The amount represents 0.8 percent of the companies' combined total assets, according to the FSC.
"It has also been observed that the maximum loss of the entire financial firms will remain miniscule compared to their assets even under a more severe stress test where the value of their (overseas) properties fall additionally by a large margin," it added.
The FSC reported earlier that out of the total overseas investment, up to 1.3 trillion won may face an event of default (EOD), which refers to an event where a lender may demand full repayment of an outstanding balance before it is due.
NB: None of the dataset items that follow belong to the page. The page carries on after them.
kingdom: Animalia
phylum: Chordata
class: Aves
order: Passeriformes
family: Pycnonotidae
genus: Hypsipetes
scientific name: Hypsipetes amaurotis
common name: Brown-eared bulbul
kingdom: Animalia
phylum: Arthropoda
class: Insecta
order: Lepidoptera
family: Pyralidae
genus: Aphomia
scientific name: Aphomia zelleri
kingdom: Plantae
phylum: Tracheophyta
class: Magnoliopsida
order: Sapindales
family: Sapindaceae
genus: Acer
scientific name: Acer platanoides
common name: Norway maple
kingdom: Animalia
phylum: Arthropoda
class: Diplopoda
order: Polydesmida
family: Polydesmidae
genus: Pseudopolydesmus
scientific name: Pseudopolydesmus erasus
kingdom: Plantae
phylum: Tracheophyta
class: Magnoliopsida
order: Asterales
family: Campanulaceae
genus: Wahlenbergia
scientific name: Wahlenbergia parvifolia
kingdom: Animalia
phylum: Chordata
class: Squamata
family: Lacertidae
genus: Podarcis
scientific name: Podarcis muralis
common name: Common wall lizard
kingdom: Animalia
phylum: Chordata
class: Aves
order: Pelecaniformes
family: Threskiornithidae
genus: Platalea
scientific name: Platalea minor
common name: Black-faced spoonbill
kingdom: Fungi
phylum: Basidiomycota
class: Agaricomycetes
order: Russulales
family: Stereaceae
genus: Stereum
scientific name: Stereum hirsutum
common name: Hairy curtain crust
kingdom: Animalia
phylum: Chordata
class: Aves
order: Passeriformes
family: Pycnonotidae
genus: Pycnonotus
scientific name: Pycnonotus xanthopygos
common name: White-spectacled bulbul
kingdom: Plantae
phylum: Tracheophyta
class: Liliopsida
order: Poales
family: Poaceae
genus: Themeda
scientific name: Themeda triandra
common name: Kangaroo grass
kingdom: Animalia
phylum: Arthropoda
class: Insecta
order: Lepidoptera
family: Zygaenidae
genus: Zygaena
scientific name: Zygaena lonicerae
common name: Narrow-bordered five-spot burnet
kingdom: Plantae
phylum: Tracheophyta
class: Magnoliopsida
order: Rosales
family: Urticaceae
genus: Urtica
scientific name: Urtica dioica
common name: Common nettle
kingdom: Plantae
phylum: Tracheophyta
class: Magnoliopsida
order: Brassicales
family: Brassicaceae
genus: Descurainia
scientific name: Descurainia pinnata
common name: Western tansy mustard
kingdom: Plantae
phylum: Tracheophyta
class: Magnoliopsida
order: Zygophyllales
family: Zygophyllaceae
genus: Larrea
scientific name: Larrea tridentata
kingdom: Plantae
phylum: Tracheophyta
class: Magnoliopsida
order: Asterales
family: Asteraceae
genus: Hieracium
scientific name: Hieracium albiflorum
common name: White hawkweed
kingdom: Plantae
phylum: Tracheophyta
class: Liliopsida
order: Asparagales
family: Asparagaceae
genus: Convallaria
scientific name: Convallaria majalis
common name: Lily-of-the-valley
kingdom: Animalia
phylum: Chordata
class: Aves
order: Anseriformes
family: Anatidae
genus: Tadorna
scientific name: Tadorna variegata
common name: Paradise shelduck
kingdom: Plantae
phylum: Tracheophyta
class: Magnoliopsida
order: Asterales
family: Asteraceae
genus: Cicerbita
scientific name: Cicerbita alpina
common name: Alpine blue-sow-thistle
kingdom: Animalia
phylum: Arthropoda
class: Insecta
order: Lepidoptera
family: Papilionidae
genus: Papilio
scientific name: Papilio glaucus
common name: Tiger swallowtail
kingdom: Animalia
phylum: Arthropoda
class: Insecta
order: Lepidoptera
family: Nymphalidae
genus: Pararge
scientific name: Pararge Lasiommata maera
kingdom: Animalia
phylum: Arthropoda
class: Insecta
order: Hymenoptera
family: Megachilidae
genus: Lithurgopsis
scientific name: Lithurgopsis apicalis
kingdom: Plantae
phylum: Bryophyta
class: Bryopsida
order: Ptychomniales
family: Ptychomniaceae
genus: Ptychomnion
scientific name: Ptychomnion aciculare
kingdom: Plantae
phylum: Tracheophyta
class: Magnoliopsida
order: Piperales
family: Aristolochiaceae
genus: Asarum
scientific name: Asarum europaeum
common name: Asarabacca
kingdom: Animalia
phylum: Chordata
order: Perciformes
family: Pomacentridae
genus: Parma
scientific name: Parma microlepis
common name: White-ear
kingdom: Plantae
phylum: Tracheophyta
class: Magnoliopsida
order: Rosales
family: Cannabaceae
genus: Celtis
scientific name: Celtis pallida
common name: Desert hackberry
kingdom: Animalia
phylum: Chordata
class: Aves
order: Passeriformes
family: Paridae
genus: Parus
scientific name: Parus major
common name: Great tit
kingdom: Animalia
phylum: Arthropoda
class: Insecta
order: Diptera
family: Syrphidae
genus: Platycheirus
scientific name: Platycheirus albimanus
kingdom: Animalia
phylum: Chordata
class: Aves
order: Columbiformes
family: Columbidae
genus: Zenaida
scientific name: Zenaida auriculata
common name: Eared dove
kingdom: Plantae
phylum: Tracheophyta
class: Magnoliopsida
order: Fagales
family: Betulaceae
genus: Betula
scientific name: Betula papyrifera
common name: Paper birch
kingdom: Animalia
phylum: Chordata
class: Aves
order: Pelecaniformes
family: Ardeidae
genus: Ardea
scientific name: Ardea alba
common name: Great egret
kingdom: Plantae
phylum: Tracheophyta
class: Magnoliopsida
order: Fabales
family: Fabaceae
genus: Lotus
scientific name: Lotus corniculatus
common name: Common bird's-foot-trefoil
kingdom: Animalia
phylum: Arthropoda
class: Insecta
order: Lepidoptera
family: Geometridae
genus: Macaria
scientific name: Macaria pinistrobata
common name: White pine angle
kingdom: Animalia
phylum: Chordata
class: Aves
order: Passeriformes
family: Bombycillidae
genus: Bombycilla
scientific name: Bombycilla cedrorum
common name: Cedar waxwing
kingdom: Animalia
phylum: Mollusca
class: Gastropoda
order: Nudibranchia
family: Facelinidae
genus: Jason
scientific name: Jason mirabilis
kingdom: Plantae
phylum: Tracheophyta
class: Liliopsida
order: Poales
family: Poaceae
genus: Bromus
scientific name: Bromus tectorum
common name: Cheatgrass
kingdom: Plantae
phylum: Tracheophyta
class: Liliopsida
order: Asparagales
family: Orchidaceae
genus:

Kim noted that the potential loss from overseas investment may not trigger a systematic risk here, but said the financial regulator will closely monitor the possibility of any future loss and the financial firms' preparations since "exposure to overseas risks may cause concerns over the financial soundness of individual firms."
Monday's meeting also reviewed local securities firms' foreign currency liquidity ratio and confirmed that they continue to maintain a stable level, according to the FSC.
"As a result of the review, the foreign currency liquidity currently maintained by securities firms has been determined to be adequate to safely deal with any contingency even under a scenario where all overseas (stock) indexes fall at the same time," it said.